--- Start ---

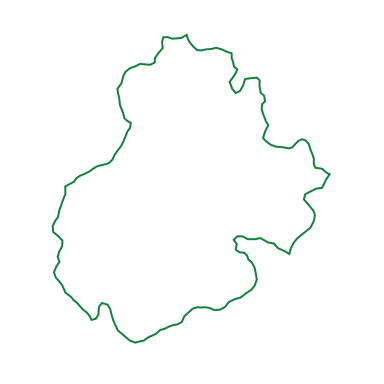 outline of Virgínia, Minas Gerais, Brazil, rotated 186°
{"feature_id": "56859067B30740521650028", "entity_name": "Virgínia", "entity_type": "district", "adm_level": 2, "iso_a3": "BRA", "parent_name": "Brazil", "parent_adm1": "Minas Gerais", "projection": "orthographic", "projection_center": [-45.117, -22.346], "detail": "fine", "context": "isolated", "style": "outline", "palette": "green", "viewbox_px": 384, "rotation_deg": 186, "n_neighbors": 0, "source": "geoboundaries", "source_scale": "gbopen_adm2", "svg_char_len": 2670}
<svg xmlns="http://www.w3.org/2000/svg" viewBox="0 0 384 384"><g transform="rotate(186 192 192)"><path d="M123.1,266.4L126.0,270.3L127.8,273.9L129.6,277.5L131.4,281.7L131.4,286.7L128.8,289.9L130.3,295.2L134.1,298.0L136.0,304.5L136.3,309.9L139.3,312.5L143.8,311.7L151.0,309.9L152.3,303.4L154.7,297.6L158.8,295.0L162.8,298.9L166.1,305.5L163.2,310.4L161.0,314.8L159.8,318.7L163.4,321.2L164.6,325.2L166.5,329.4L167.1,334.1L171.9,335.1L177.6,337.0L182.9,338.0L187.9,336.2L193.0,335.3L197.2,333.8L201.7,333.6L206.2,337.0L209.9,340.5L212.1,343.7L213.7,347.7L219.0,344.0L227.7,342.4L232.6,343.5L236.7,342.9L237.5,338.1L236.1,332.1L239.7,327.0L242.9,321.3L242.5,317.0L246.8,314.2L252.7,314.0L257.0,314.0L261.3,311.2L266.7,308.5L270.7,304.6L272.5,299.9L273.5,292.9L277.0,286.7L275.8,282.4L274.1,277.3L272.7,270.9L269.1,264.0L266.8,258.1L263.6,255.8L260.2,254.5L260.2,249.4L262.5,245.5L264.0,240.4L265.5,235.1L267.4,230.1L269.9,226.0L272.7,221.4L274.5,215.9L278.0,211.8L284.4,209.4L289.3,207.5L293.5,204.2L296.4,201.5L300.8,198.8L305.3,196.3L308.5,193.6L310.2,190.0L313.4,187.9L318.6,184.3L317.7,176.6L319.6,170.2L320.7,165.3L322.1,159.5L322.7,153.1L325.1,148.9L327.0,143.6L325.8,137.7L320.4,134.1L315.8,130.1L315.4,124.7L317.6,119.6L318.8,113.6L316.5,108.7L319.0,104.0L320.9,97.8L318.4,92.6L315.2,89.7L311.3,85.7L307.3,78.6L301.5,75.2L298.1,71.8L294.3,69.4L291.7,66.8L287.8,63.4L284.2,61.3L281.5,58.7L278.5,54.3L274.4,55.9L272.2,60.2L272.6,64.8L272.2,69.0L269.8,72.2L264.1,71.1L261.1,67.0L259.0,61.1L256.8,55.9L254.2,51.4L251.1,46.4L246.5,43.4L242.2,40.4L238.0,37.6L232.7,36.3L228.0,38.0L224.3,39.3L220.9,42.5L216.5,45.1L212.6,47.6L209.4,51.3L204.5,53.4L200.5,55.9L196.5,57.8L192.5,58.8L188.6,61.7L186.6,67.7L182.7,72.0L179.2,76.0L174.8,78.0L170.6,78.1L166.9,78.8L163.0,78.6L157.2,76.9L151.5,78.0L147.0,81.3L143.8,86.5L138.6,89.7L132.5,92.2L127.4,97.2L122.7,101.0L119.9,105.4L118.4,111.8L120.1,117.9L121.8,123.1L125.2,128.3L128.8,130.7L130.5,134.3L133.7,137.1L138.5,137.0L142.5,139.2L142.0,144.9L145.5,148.8L142.2,152.7L136.8,153.1L131.5,150.9L124.5,151.6L119.3,153.3L115.2,151.6L111.2,149.8L105.1,149.3L100.4,145.0L93.7,142.9L88.7,140.5L87.9,146.0L85.4,152.4L82.2,157.3L77.6,161.8L73.9,165.5L70.4,168.9L69.1,172.6L67.6,176.6L67.4,182.0L69.2,186.0L72.7,189.4L75.5,192.2L79.9,196.3L79.2,201.6L74.2,204.9L68.8,208.4L63.1,209.7L61.3,214.7L59.5,219.3L57.0,224.0L61.1,225.7L64.9,228.7L71.7,229.0L73.8,232.5L74.3,237.9L76.1,241.9L78.7,246.8L80.9,251.9L84.3,255.1L88.1,256.0L91.3,254.1L94.1,250.8L96.8,247.0L100.2,245.5L104.8,246.0L109.1,245.9L112.9,245.9L118.2,247.0L123.6,250.1L126.9,253.0L126.3,257.0L125.1,261.5L123.1,266.4Z" fill="none" stroke="#15803d" stroke-width="2"/></g></svg>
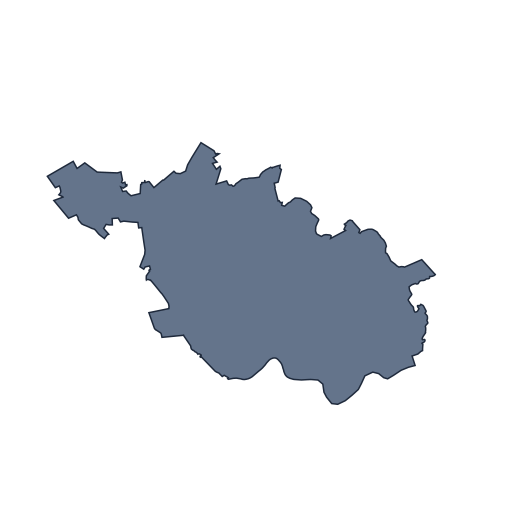 outline of Deva, Hunedoara, Romania, rotated 149°
{"feature_id": "2599482B46544097516710", "entity_name": "Deva", "entity_type": "district", "adm_level": 2, "iso_a3": "ROU", "parent_name": "Romania", "parent_adm1": "Hunedoara", "projection": "albers", "projection_center": [22.901, 45.856], "detail": "fine", "context": "isolated", "style": "filled", "palette": "slate", "viewbox_px": 512, "rotation_deg": 149, "n_neighbors": 0, "source": "geoboundaries", "source_scale": "gbopen_adm2", "svg_char_len": 6050}
<svg xmlns="http://www.w3.org/2000/svg" viewBox="0 0 512 512"><g transform="rotate(149 256 256)"><path d="M196.8,323.1L197.1,323.6L197.6,324.5L200.6,324.6L203.4,324.8L205.1,324.6L206.7,324.6L209.3,323.8L210.4,323.4L210.9,322.9L212.7,321.9L217.6,324.0L222.1,326.4L224.0,326.8L225.0,327.6L228.5,329.0L233.4,328.4L236.0,328.3L237.4,327.6L238.9,327.3L239.8,327.6L240.4,329.6L242.2,330.3L242.9,331.5L242.5,335.5L253.2,338.2L241.2,348.9L240.7,351.5L245.3,350.7L245.6,357.8L241.0,356.5L241.4,358.4L241.5,358.3L242.0,362.3L235.0,362.6L236.5,363.9L238.1,364.2L237.8,367.8L244.8,381.5L260.1,373.6L267.6,369.4L272.6,365.0L278.5,365.6L281.9,368.1L282.7,370.9L296.2,368.6L296.8,369.1L308.3,367.2L309.3,374.7L310.0,375.3L312.9,375.9L313.2,376.2L312.5,377.7L312.6,377.8L313.6,376.4L316.1,377.7L317.0,376.5L318.0,376.7L323.1,369.2L332.1,372.0L333.4,375.6L333.8,378.6L337.1,380.0L336.4,384.8L334.8,382.5L330.5,382.7L329.9,383.7L331.1,384.2L330.4,386.8L332.8,387.2L333.3,388.5L331.3,390.0L328.5,397.7L332.0,398.6L348.9,409.7L354.8,424.0L364.3,423.2L363.9,431.3L393.8,431.8L392.8,417.9L388.6,417.4L388.7,415.7L390.0,411.9L390.9,411.0L392.0,410.5L393.5,410.0L391.1,406.3L391.1,405.9L400.7,407.7L397.2,384.9L388.7,383.8L388.7,380.8L389.5,378.9L389.6,378.3L388.9,373.4L387.6,371.3L386.4,369.8L384.3,366.9L382.5,364.2L380.9,362.4L380.6,361.9L380.2,360.4L379.8,357.6L379.4,355.4L378.4,352.7L376.9,349.0L376.5,349.2L376.0,349.5L372.7,350.7L371.0,350.5L372.4,358.1L368.2,360.3L365.8,358.2L363.1,356.6L360.0,362.2L354.6,359.5L354.6,355.0L351.4,354.0L344.4,348.7L343.2,347.9L339.9,345.6L342.1,340.5L339.3,339.2L344.7,326.4L348.1,318.1L350.6,314.7L361.0,306.6L359.0,302.5L356.7,303.7L352.4,302.3L353.3,299.0L354.4,299.1L355.0,298.9L355.2,298.6L355.2,298.0L355.0,297.8L360.2,295.5L361.2,294.0L362.1,292.5L362.3,291.9L361.8,292.0L361.1,291.7L360.1,291.0L359.3,289.9L358.8,289.0L358.7,289.1L357.8,283.3L356.4,273.3L356.1,272.2L355.8,268.7L355.5,260.5L356.4,257.8L357.8,255.8L377.0,262.6L380.3,246.5L380.3,245.6L380.0,244.4L379.9,244.4L377.4,239.3L377.3,238.4L377.6,237.3L378.5,234.7L359.0,225.4L358.9,225.4L359.0,225.0L358.3,212.7L359.1,210.6L359.3,209.5L358.6,207.6L358.0,207.0L357.7,205.5L357.2,204.8L356.6,203.8L356.4,201.7L355.6,201.7L354.9,201.2L354.0,199.5L354.2,199.0L355.5,198.9L355.9,198.4L355.5,197.6L354.8,197.6L350.3,178.1L349.5,176.7L348.1,174.8L347.0,170.1L344.7,170.1L342.4,166.0L343.5,165.5L343.1,164.5L340.8,163.7L338.6,162.9L335.7,161.4L333.6,159.6L332.4,158.6L331.0,157.1L329.6,156.1L327.8,155.4L326.0,154.8L323.8,154.5L321.5,154.5L319.1,154.9L313.1,155.9L310.7,156.2L308.2,156.7L304.3,157.9L302.0,158.9L300.0,159.5L297.9,160.1L296.1,160.1L294.2,159.8L292.8,159.2L291.6,158.3L291.0,157.4L290.6,156.3L290.3,155.3L290.1,154.0L289.8,152.4L289.7,150.3L290.1,147.9L290.7,146.0L291.0,144.4L291.6,142.6L291.9,140.9L292.1,139.3L291.9,137.6L291.5,136.2L290.6,134.7L289.8,133.5L288.9,132.6L288.1,131.7L287.1,130.7L285.4,129.5L283.1,127.9L281.0,126.4L277.4,124.5L275.3,123.4L273.1,122.2L272.0,121.5L266.8,117.8L264.7,111.8L267.9,104.2L268.2,98.6L267.1,90.5L262.3,86.8L254.0,86.0L245.5,87.2L237.0,88.9L231.2,92.5L224.4,97.2L215.7,96.3L211.4,92.0L209.2,85.9L206.4,82.9L199.5,82.9L190.4,83.3L182.6,82.1L176.0,80.2L173.7,89.9L167.7,88.6L163.8,89.3L163.0,89.2L162.4,89.2L162.0,89.1L161.8,89.3L161.2,90.4L159.9,92.3L158.6,94.1L158.5,94.3L158.4,94.6L158.4,94.8L158.7,95.3L158.8,95.6L158.6,95.8L158.1,95.9L157.7,95.8L156.8,95.7L155.9,95.7L155.3,96.0L154.8,96.3L154.7,96.5L154.5,96.9L154.4,97.3L154.5,97.6L154.7,97.8L155.4,98.1L156.1,98.3L156.3,98.4L156.4,98.7L156.4,99.1L156.0,99.7L155.6,100.1L154.2,101.0L150.9,102.5L150.2,102.9L150.3,103.1L149.7,103.8L148.7,105.1L147.6,106.9L147.3,107.9L147.2,108.3L147.0,108.5L146.5,108.9L145.0,109.5L143.8,109.7L143.5,109.9L143.3,110.0L143.1,110.3L143.0,110.5L142.7,112.7L142.4,113.1L141.5,113.7L140.8,114.8L140.3,115.7L140.2,116.1L140.1,116.3L140.1,117.0L140.2,117.6L140.5,119.2L140.6,119.6L140.5,119.9L140.3,120.1L139.2,120.5L138.7,120.9L138.5,121.4L138.2,126.4L138.3,127.6L139.6,129.7L141.3,129.1L141.7,129.5L143.0,130.2L143.4,130.0L143.6,128.8L143.5,126.8L146.0,125.5L146.7,125.4L147.9,125.6L148.6,126.0L148.7,126.9L148.5,128.7L147.8,130.2L147.5,131.0L147.5,131.7L147.7,132.5L147.9,133.3L148.1,134.3L148.2,135.8L148.2,136.8L148.3,139.3L148.1,140.1L147.6,140.4L145.7,141.3L143.4,142.2L142.4,142.7L142.2,143.0L142.1,143.7L142.1,146.4L141.8,148.1L140.7,150.7L137.5,151.1L133.6,150.4L133.4,150.0L133.2,149.8L133.0,149.6L132.8,149.3L131.9,148.9L131.6,148.8L131.3,148.8L131.0,148.9L130.8,149.0L130.6,149.1L129.7,149.6L128.9,149.9L128.6,150.0L128.2,150.0L127.7,150.0L127.1,149.8L126.6,149.6L126.2,149.4L125.7,149.1L125.4,148.9L125.1,148.8L124.6,148.6L124.3,148.6L123.9,148.4L123.1,148.4L122.2,148.6L121.8,148.6L120.0,147.7L119.3,147.6L119.0,147.6L118.8,147.7L118.5,147.8L118.3,148.1L117.9,148.8L117.7,149.0L117.0,148.6L116.5,148.3L116.1,148.1L115.3,147.8L114.7,147.7L114.3,147.6L114.1,147.5L113.4,147.5L113.2,147.5L112.5,147.7L112.1,147.6L111.5,148.0L111.3,148.1L112.0,148.1L115.8,167.5L134.5,170.0L135.1,170.8L136.9,172.1L139.2,172.9L140.4,175.1L140.9,177.1L143.0,182.4L142.5,186.6L142.5,189.0L142.5,190.6L143.3,192.0L142.3,193.8L140.8,196.0L139.2,197.2L138.4,200.5L138.3,203.7L139.5,208.1L139.2,208.7L139.8,212.0L139.7,213.2L139.9,214.4L141.6,217.6L142.1,218.4L142.9,219.3L146.2,221.2L153.0,222.5L155.1,221.8L155.8,223.1L153.4,225.0L155.3,235.4L155.3,236.6L156.9,238.4L159.1,238.6L161.1,237.9L163.9,237.8L163.9,237.0L163.2,236.0L166.8,233.6L166.1,231.7L183.1,232.6L181.2,234.5L181.8,235.9L185.0,238.3L187.1,239.1L189.9,239.1L192.3,243.0L192.7,244.2L192.3,245.5L192.2,246.6L189.7,250.3L186.6,252.6L183.9,254.4L183.5,254.9L183.4,255.7L184.8,260.5L186.4,263.7L186.3,266.2L183.2,268.6L182.9,271.8L184.4,276.8L188.0,282.4L192.6,285.6L196.2,285.3L198.7,284.6L200.7,284.9L204.1,284.3L205.7,283.9L207.9,286.2L205.9,288.4L207.5,289.1L207.7,291.5L208.7,291.8L205.0,304.2L204.3,304.9L202.9,309.0L199.0,307.9L189.7,317.1L190.5,318.9L188.6,321.4L191.8,322.3L195.5,323.1L196.1,323.4L196.8,323.1Z" fill="#64748b" stroke="#1e293b" stroke-width="1.5"/></g></svg>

--- End ---

**EXERCISE:**
Report each line of the data above that contains the string "geoboundaries", copying those lines in full.

**TASK ANSWER:**
{"feature_id": "56859067B30740521650028", "entity_name": "Virgínia", "entity_type": "district", "adm_level": 2, "iso_a3": "BRA", "parent_name": "Brazil", "parent_adm1": "Minas Gerais", "projection": "orthographic", "projection_center": [-45.117, -22.346], "detail": "fine", "context": "isolated", "style": "outline", "palette": "green", "viewbox_px": 384, "rotation_deg": 186, "n_neighbors": 0, "source": "geoboundaries", "source_scale": "gbopen_adm2", "svg_char_len": 2670}
{"feature_id": "2599482B46544097516710", "entity_name": "Deva", "entity_type": "district", "adm_level": 2, "iso_a3": "ROU", "parent_name": "Romania", "parent_adm1": "Hunedoara", "projection": "albers", "projection_center": [22.901, 45.856], "detail": "fine", "context": "isolated", "style": "filled", "palette": "slate", "viewbox_px": 512, "rotation_deg": 149, "n_neighbors": 0, "source": "geoboundaries", "source_scale": "gbopen_adm2", "svg_char_len": 6050}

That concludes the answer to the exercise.